I lost count of the number of times that Elton John invited us to Step Into Christmas, Shakin’ Stevens informing us that Snowflakes are Falling, Roy Wood/Wizzard Wishing it Could Be Christmas Everyday, Jona Lewie hoping to Stop The Cavalry and the inevitable dulcet tones of Noddy Holder reminding us all that It’s Kerriiiiiismaaaaas!!from Slade’s festive classic.

Then it suddenly dawned on me, why am I not hearing what has to be the most popular song of the season, Bing Crosby’s White Christmas?

This album was first recorded at the beginning of the forties when more than half the population did not own a record player but virtually every household had a radio.

Along with Elvis Presley, Roy Orbison, The Beach Boys, Buddy Holly and even Rod Stewart it has just been newly recorded with the London Symphony Orchestra with Bing’s vocals enhanced by modern technology to blend in with the world’s most prestigious orchestra.

It features 14 Bing Crosby recordings including the 1982 duet of Little Drummer Boy with David Bowie. White Christmas has vinyl sales amounting to 50, million copies including one to eight billion streams from music providers, yet it has never made No1 in the UK music charts.

The stories behind the song do vary, written by Irving Berlin, it is alleged he was tinkling on his piano listening to the wireless, overheard a news report stating ‘there was a possibility of snow this Christmas’, then went on to compose most of the song within the next 15 minutes.

In the winter of 1941 many Americans were coming to terms with the loss of young soldiers after facing conflict overseas, they had also witnessed the attack on Pearl Harbour with its devastating consequences.

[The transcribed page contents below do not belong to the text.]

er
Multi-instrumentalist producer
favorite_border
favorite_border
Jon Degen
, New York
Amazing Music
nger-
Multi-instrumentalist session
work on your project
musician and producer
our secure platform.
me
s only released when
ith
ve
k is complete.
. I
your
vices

This led to radio networks becoming flooded with requests for White Christmas, it was, at that time, a song powerful for its healing qualities and still remains a perennial favourite for almost 80 years.

Bing at Christmas is the second best selling Christmas album, selling over15 million before Elvis’ Christmas Album which has sold more than 19 million. Most people purchase records because of their love of the original recording, some purchase hoping that as the years go by the value will rise so they buy the vinyl as an investment.

Decca have released a limited special edition of White Christmas to be issued along with this album, hoping that it could possibly be this year’s Christmas number one.